RECORDED INFORMATION section start
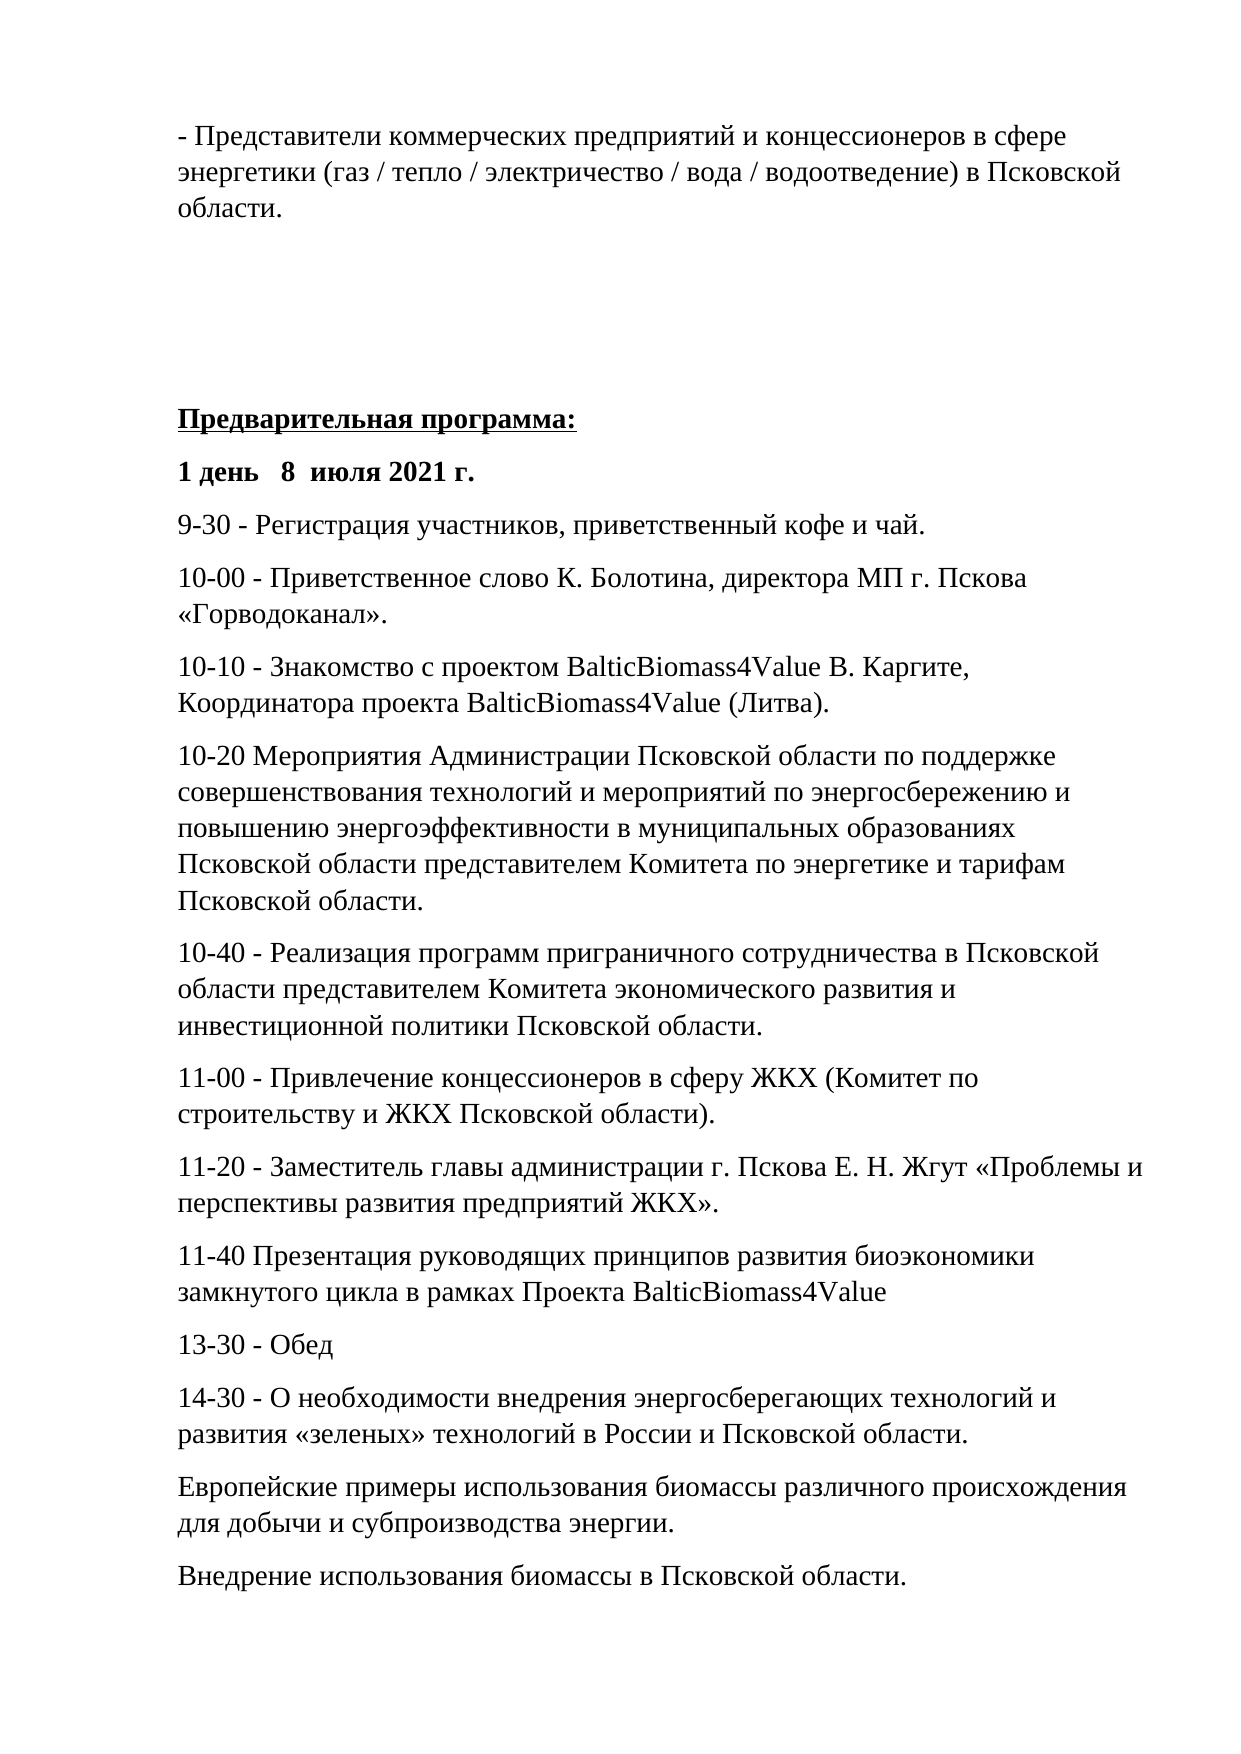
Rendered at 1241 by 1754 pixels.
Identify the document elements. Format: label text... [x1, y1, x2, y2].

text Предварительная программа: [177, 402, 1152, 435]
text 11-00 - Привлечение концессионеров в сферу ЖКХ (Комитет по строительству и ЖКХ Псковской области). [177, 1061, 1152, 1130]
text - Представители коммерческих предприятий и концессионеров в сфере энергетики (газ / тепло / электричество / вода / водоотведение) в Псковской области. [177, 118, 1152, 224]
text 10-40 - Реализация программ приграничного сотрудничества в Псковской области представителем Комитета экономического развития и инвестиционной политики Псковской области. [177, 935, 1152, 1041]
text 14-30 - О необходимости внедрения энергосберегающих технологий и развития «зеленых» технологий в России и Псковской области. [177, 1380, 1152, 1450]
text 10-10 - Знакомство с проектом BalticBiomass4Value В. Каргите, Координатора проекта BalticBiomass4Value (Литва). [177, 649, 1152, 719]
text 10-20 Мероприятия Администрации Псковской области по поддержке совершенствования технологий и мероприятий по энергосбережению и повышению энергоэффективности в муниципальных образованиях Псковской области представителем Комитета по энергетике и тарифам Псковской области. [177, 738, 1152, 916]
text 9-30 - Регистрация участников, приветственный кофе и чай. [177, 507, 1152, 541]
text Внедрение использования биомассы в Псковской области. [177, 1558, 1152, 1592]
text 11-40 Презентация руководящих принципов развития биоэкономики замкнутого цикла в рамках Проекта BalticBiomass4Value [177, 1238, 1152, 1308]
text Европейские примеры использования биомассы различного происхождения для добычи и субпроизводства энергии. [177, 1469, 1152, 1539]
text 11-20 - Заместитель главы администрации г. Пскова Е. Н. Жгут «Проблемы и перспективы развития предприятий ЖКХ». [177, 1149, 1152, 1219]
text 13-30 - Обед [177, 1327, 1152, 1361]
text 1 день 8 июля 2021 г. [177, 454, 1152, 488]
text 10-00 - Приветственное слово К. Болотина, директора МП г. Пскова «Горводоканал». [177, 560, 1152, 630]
RECORDED INFORMATION section end
RECORDED INFORMATION section start
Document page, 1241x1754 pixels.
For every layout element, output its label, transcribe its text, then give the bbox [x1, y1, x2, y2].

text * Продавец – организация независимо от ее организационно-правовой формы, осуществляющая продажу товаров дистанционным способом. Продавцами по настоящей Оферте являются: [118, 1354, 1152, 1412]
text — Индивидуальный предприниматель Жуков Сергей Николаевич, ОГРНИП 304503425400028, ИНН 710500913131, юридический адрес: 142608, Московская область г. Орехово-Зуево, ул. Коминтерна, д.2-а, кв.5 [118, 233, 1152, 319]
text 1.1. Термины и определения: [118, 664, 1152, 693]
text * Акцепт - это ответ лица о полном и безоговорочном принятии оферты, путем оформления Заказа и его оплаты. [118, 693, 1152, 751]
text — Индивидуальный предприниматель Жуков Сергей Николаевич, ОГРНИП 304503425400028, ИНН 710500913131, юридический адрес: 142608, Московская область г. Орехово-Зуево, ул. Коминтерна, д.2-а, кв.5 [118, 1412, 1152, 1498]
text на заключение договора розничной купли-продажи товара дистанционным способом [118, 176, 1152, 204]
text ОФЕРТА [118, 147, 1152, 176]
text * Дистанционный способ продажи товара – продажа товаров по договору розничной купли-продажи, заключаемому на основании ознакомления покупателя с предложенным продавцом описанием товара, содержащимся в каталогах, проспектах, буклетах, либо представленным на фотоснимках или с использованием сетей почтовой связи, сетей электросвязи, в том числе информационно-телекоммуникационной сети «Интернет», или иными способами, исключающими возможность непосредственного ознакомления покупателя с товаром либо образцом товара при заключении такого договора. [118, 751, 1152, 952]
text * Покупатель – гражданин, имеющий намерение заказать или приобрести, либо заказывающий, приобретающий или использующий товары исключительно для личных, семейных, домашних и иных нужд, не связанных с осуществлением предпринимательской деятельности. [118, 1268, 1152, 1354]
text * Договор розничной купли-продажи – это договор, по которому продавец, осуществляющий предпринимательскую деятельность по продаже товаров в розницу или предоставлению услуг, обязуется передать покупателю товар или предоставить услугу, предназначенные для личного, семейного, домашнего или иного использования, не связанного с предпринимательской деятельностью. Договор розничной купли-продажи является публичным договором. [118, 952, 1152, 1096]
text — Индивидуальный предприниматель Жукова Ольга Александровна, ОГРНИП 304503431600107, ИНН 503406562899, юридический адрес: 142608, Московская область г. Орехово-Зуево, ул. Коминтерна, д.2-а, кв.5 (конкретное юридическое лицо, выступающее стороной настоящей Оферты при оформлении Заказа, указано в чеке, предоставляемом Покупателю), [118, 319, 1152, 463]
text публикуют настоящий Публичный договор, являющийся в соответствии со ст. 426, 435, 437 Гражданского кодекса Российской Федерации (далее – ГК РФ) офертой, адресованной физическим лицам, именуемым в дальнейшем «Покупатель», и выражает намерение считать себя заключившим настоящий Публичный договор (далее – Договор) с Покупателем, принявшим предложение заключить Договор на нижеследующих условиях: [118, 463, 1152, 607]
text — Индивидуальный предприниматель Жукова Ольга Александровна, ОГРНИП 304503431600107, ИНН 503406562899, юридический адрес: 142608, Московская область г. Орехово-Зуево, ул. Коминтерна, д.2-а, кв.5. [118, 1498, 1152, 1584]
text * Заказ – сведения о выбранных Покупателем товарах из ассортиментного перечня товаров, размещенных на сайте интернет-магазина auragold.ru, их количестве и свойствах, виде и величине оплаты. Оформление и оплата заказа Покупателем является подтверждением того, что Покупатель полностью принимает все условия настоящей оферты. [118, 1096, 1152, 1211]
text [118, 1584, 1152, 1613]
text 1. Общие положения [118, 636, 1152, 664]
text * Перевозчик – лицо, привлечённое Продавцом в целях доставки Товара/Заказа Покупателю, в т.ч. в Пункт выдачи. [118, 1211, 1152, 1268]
RECORDED INFORMATION section end
**TASK REQUIREMENTS**
The string "оплаты" may appear in the lines of the records above. State how many lines contain it, with no other words.

**EXERCISE OUTPUT**
2